START Excerpt provided
Mullaghmast (Irish: Mullach Maistín), (modern spelling in English is Mullamast[1]) is a hill in the south of County Kildare, Leinster, near the village of Ballitore. It was an important site in prehistory, in early history and again in more recent times. It is classed as a National Monument by the Department of the Environment, Community and Local Government.

Legend and prehistory[edit]

The Metrical Dindshenchas, or Lore of Places, a Middle Irish collection of poetry purporting to explain the origins of Irish place names, claims that Mullaghmast is named for Maistiu, wife of Dáire Derg, who was killed by the sorcery of the malicious faery Gris, who was in turned killed by Dáire Derg.[2]

A standing stone from Mullaghmast, decorated with a triskele, thought to belong to the very end of the prehistoric period, or perhaps to the early Christian period, is now in the National Museum of Ireland in Dublin.[3]

1577 massacre[edit]

From the Annals of the Four Masters:

  • M1577.14. A horrible and abominable act of treachery was committed by the English of Leinster and Meath upon that part of the people of Offally and Leix that remained in confederacy with them, and under their protection. It was effected thus: they were all summoned to shew themselves, with the greatest number they could be able to bring with them, at the great rath of Mullach-Maistean; and on their arrival at that place they were surrounded on every side by four lines of soldiers and cavalry, who proceeded to shoot and slaughter them without mercy, so that not a single individual escaped, by flight or force.
END Excerpt provided
Job 1: From the Mullaghmast excerpt, reproduce the passage starting with "1577 massacre[edit]" and going on through "flight or force.".
Job 2: Using the Mullaghmast excerpt, say whether each statement agrees with it, answering yes or no and quoting the deciding words: (a) Mullaghmast lies in the north of County Kildare. (b) The decorated standing stone from Mullaghmast is now held in the National Museum of Ireland in Dublin. (c) Some of those summoned to Mullach-Maistean in 1577 escaped by flight.
START Recorded data
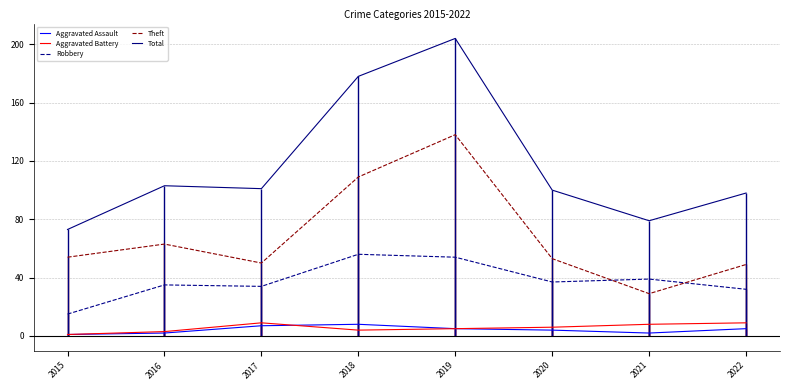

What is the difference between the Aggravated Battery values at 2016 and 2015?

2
END Recorded data
START Recorded data
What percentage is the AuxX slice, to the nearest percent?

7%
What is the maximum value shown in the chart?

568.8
END Recorded data
Exercise response 1:
1577 massacre[edit]

From the Annals of the Four Masters:

  • M1577.14. A horrible and abominable act of treachery was committed by the English of Leinster and Meath upon that part of the people of Offally and Leix that remained in confederacy with them, and under their protection. It was effected thus: they were all summoned to shew themselves, with the greatest number they could be able to bring with them, at the great rath of Mullach-Maistean; and on their arrival at that place they were surrounded on every side by four lines of soldiers and cavalry, who proceeded to shoot and slaughter them without mercy, so that not a single individual escaped, by flight or force.

Exercise response 2:
(a) No: "a hill in the south of County Kildare"
(b) Yes: "is now in the National Museum of Ireland in Dublin"
(c) No: "not a single individual escaped, by flight or force"